Even as Gunfight was coming to theaters, Uris was already neck-deep in his most challenging project, returning to another aspect of his family's history to research what became the book Exodus, telling of the founding of the State of Israel. He spent two years and traveled 12,000 miles within the tiny country and conducted thousands of interviews with people involved in virtually every aspect of his subject, and he just missed out on getting caught in the late 1956 Sinai War. The book received mixed reviews; critics attacked it on stylistic grounds but were unable to find fault with Uris as a storyteller. The film rights to the book were sold in advance of its writing, an unusual arrangement at the time (made possible by the immense success of Battle Cry as a book and a movie) that covered Uris's expenses for the research. The book, published by Doubleday, became an instant bestseller upon its release in 1958, riding the national list for over a year, with 19 weeks in the number one spot. The 1960 movie, directed and produced by Otto Preminger and released through United Artists, was also a box-office blockbuster, and the paperback edition of the book had sold over five million copies by 1965, with no end in sight.
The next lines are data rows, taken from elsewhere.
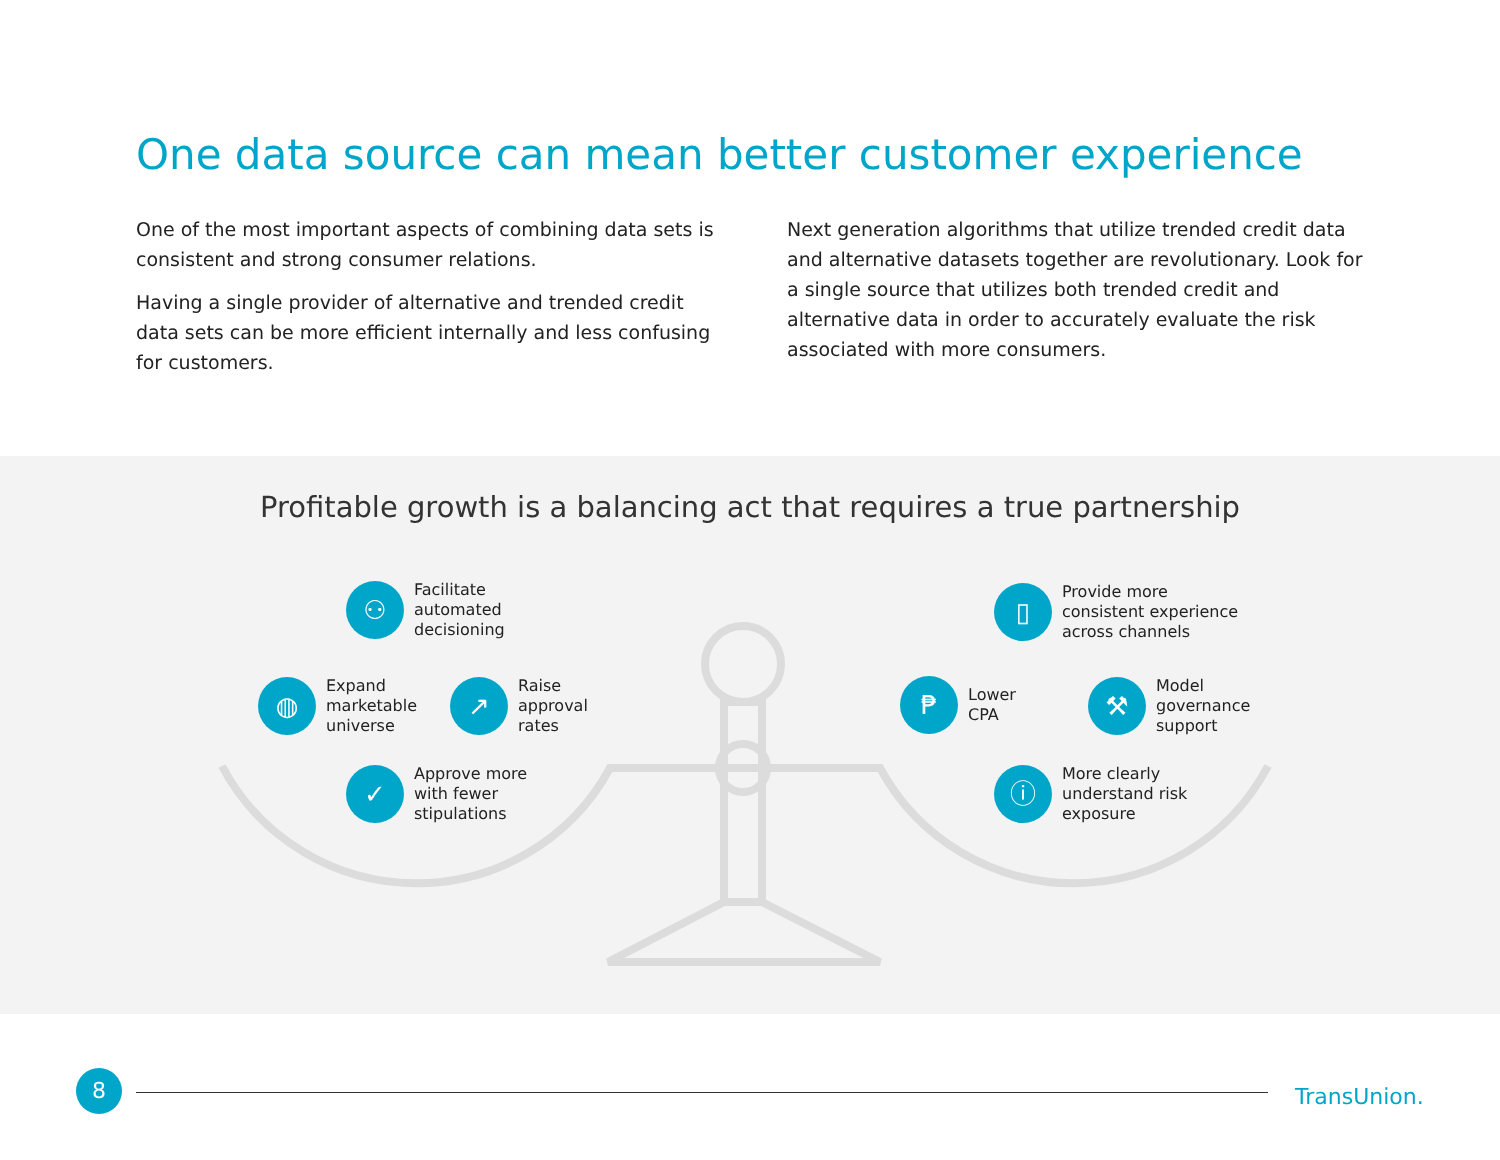One data source can mean better customer experience
One of the most important aspects of combining data sets is consistent and strong consumer relations.
Having a single provider of alternative and trended credit data sets can be more efficient internally and less confusing for customers.
Next generation algorithms that utilize trended credit data and alternative datasets together are revolutionary. Look for a single source that utilizes both trended credit and alternative data in order to accurately evaluate the risk associated with more consumers.
Profitable growth is a balancing act that requires a true partnership
⚇ Facilitate
automated
decisioning
◍ Expand
marketable
universe
↗ Raise
approval
rates
✓ Approve more
with fewer
stipulations
▯ Provide more
consistent experience
across channels
₱ Lower
CPA
⚒ Model
governance
support
ⓘ More clearly
understand risk
exposure
8
TransUnion.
His 1961 novel, Mila 18, dealt with the Warsaw Ghetto uprising against the Nazis by Polish Jews during World War II; Armageddon: A Novel of Berlin (1964) told of that city's travails in the post-World War II era; Topaz (1967), which was later filmed unsuccessfully by Alfred Hitchcock, dealt with Soviet espionage during the period of the Cuban missile crisis; and Trinity dealt with the Irish struggle for independence from England during the 19th century. Much as Exodus had given Uris a special following among Jewish-American readers for its telling of the history of Israel, Trinity solidified a bond between the author and Irish-Americans that lasted for generations, and all of his books after Battle Cry were widely translated and found audiences around the world. Redemption and A God in Ruins, both follow-ups to Trinity, only extended his special status among Irish readers. Uris's influence on motion pictures waned after Topaz, which somehow became one of Alfred Hitchcock's few failures of the 1960's and perhaps that director's least well known late career movie.
Uris's brand of historical storytelling across a big canvas proved better suited to the printed page or the miniseries, and he acquired a whole new generation of readers in the mid-'70s when QB VII, his 1970 novel based on a lawsuit filed against Uris by a Polish doctor over his mention in the book Mila 18, came to the small screen. A whole new wave of reprints of his novels poured into bookstores and into readers' hands, and all of his novels were steady sellers in the used-book market across the decades. Trinity was still a very quick mover off shelves in New York City (despite its being less Irish in character than ever) in the 1990's and early 2000's, some 25 years after its publication. He remained a popular and successful author into the 1990's, and at the time of his death from renal failure in June 2003, at age 78, he had a new book, O'Hara's Choice -- a story about the Marine Corps -- slated for publication in October of that year.